For we South Africans also know that effective resistance to apartheid requires international solidarity. Just as allies around the world were vital in our struggle for freedom, the spirit of internationalism lives on in the non-violent boycott, divestment and sanctions (BDS) movement supporting the Palestinian liberation struggle.

It gave me hope to see the Labour party call for an end to UK arms sales to Israel two weeks ago. We hope that South Africa will use its standing among the Brics countries to call for an arms embargo too. This important sanction is a minimal requirement to end complicity in maintaining Israeli apartheid. It is not charitable to end complicity in crime, but a profound moral obligation.

These positive and concrete steps continue the struggle that was Mandela’s life’s work. They stand in stark contrast to the shameful attempts to erase Palestinian history (including the Nakba) – a history in which the UK, as in apartheid South Africa, was deeply complicit. They are also a powerful retort to efforts to demonise, if not criminalise, the BDS movement.

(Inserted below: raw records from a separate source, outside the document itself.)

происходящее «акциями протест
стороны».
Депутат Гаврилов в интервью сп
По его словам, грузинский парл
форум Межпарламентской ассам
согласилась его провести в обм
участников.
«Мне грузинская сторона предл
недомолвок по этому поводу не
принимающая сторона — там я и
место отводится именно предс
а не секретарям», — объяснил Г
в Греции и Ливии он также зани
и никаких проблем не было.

All people of conscience have not only the right but also the responsibility to express their disagreement with any state that violates human rights and international law. They have a right to freedom of expression, to speak truth to power, and to stand in solidarity with the oppressed.

History will judge the governments that fail to stand by human rights and international law or, worse, that are complicit in entrenching the denial of those rights. During her recent trip to South Africa, Theresa May tried to erase the UK government’s history of supporting apartheid. She celebrates my grandfather now that he is dead, but has not accounted for the fact that members of her own political party called for him to be hanged and labelled him a terrorist when he was alive.

International pressure was a vital component of the struggle to end apartheid in South Africa. We know it is effective in the case of Israel too, not least because of the vast sums its government spends waging a global campaign to undermine BDS.

Non-violent resistance tactics such as boycotts and ethical divestment, and applying pressure on corporations and governments, including local authorities, to end their involvement in grave human rights violations, are all time-honoured methods for supporting justice movements.

Madiba once called the question of Palestine the “greatest moral issue of our time”, yet the world remains silent. It is incumbent upon us all to do whatever we can to contribute to Palestinian freedom, justice and equality, and to fight against apartheid everywhere.